▶ _What the exercise asks_: Your output should be an exact copy of the records, with no pictures in it.

▶ _Extracted material_:
--------------------------------------------------
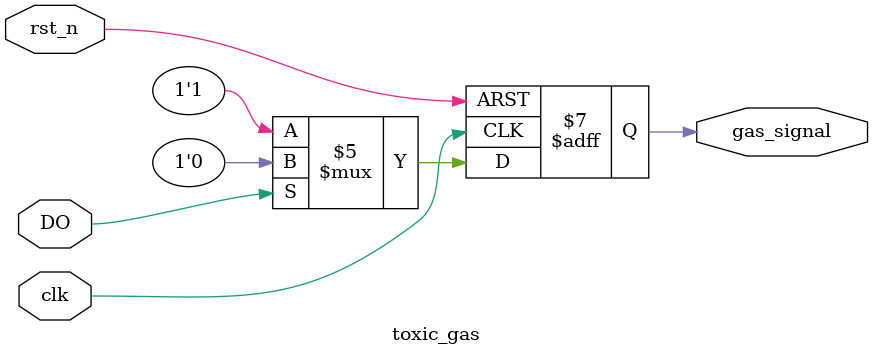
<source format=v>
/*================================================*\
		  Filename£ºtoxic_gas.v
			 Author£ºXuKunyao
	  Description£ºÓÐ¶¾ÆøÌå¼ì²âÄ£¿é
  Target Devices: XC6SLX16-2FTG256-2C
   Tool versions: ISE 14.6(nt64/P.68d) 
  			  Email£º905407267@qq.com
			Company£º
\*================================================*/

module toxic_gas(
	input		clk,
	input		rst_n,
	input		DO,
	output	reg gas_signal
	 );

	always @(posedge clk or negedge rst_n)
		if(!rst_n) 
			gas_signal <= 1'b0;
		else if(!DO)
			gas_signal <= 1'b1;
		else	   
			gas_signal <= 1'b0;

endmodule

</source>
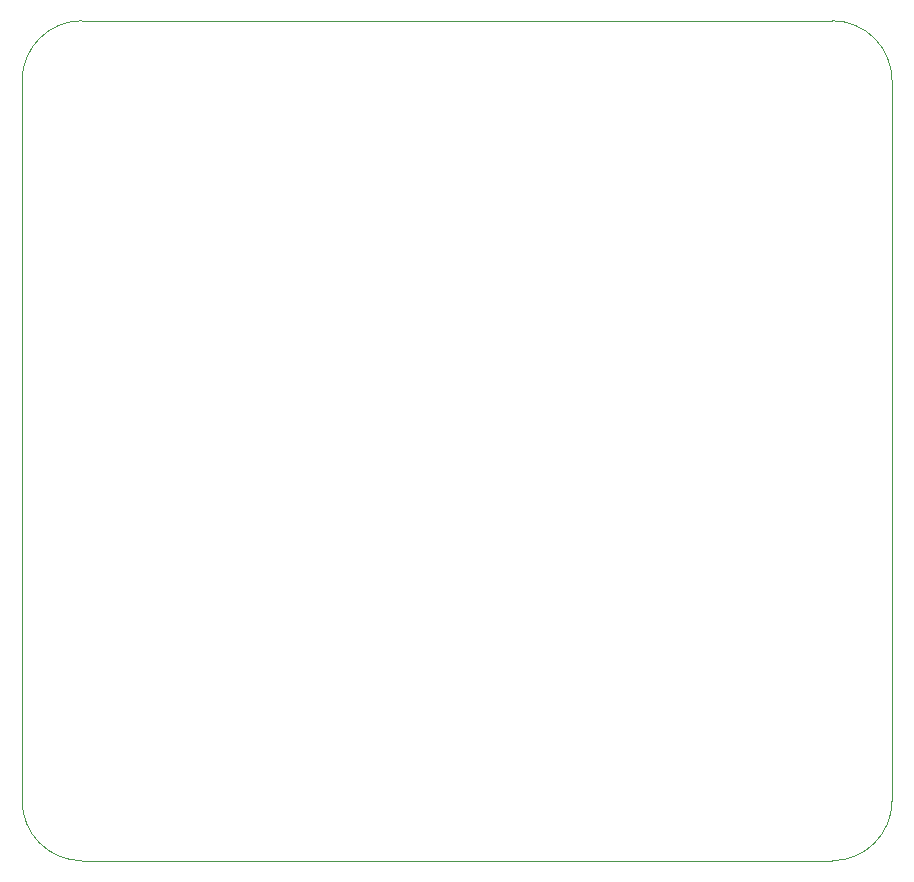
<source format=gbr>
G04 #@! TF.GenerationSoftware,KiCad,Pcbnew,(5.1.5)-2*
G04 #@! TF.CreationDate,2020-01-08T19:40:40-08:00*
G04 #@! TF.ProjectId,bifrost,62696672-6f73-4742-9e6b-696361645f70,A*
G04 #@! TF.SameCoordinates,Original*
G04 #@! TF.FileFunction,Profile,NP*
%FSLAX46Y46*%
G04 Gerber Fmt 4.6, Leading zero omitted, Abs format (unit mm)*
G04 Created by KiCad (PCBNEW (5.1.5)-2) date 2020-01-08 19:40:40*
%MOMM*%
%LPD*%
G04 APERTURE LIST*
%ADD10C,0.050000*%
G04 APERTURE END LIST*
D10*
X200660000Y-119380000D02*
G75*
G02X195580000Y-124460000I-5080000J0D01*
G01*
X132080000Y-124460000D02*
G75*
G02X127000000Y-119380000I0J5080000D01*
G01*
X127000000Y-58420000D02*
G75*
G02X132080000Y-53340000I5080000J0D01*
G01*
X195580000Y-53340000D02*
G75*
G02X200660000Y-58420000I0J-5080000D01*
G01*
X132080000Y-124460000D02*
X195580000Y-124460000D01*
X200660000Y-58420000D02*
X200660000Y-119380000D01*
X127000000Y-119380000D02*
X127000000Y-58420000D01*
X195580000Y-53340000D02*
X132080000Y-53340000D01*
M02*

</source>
--------------------------------------------------
▶ _Answer section_:
<source format=v>
/*================================================*\
		  Filename£ºtoxic_gas.v
			 Author£ºXuKunyao
	  Description£ºÓÐ¶¾ÆøÌå¼ì²âÄ£¿é
  Target Devices: XC6SLX16-2FTG256-2C
   Tool versions: ISE 14.6(nt64/P.68d) 
  			  Email£º905407267@qq.com
			Company£º
\*================================================*/

module toxic_gas(
	input		clk,
	input		rst_n,
	input		DO,
	output	reg gas_signal
	 );

	always @(posedge clk or negedge rst_n)
		if(!rst_n) 
			gas_signal <= 1'b0;
		else if(!DO)
			gas_signal <= 1'b1;
		else	   
			gas_signal <= 1'b0;

endmodule

</source>
<source format=gbr>
G04 #@! TF.GenerationSoftware,KiCad,Pcbnew,(5.1.5)-2*
G04 #@! TF.CreationDate,2020-01-08T19:40:40-08:00*
G04 #@! TF.ProjectId,bifrost,62696672-6f73-4742-9e6b-696361645f70,A*
G04 #@! TF.SameCoordinates,Original*
G04 #@! TF.FileFunction,Profile,NP*
%FSLAX46Y46*%
G04 Gerber Fmt 4.6, Leading zero omitted, Abs format (unit mm)*
G04 Created by KiCad (PCBNEW (5.1.5)-2) date 2020-01-08 19:40:40*
%MOMM*%
%LPD*%
G04 APERTURE LIST*
%ADD10C,0.050000*%
G04 APERTURE END LIST*
D10*
X200660000Y-119380000D02*
G75*
G02X195580000Y-124460000I-5080000J0D01*
G01*
X132080000Y-124460000D02*
G75*
G02X127000000Y-119380000I0J5080000D01*
G01*
X127000000Y-58420000D02*
G75*
G02X132080000Y-53340000I5080000J0D01*
G01*
X195580000Y-53340000D02*
G75*
G02X200660000Y-58420000I0J-5080000D01*
G01*
X132080000Y-124460000D02*
X195580000Y-124460000D01*
X200660000Y-58420000D02*
X200660000Y-119380000D01*
X127000000Y-119380000D02*
X127000000Y-58420000D01*
X195580000Y-53340000D02*
X132080000Y-53340000D01*
M02*

</source>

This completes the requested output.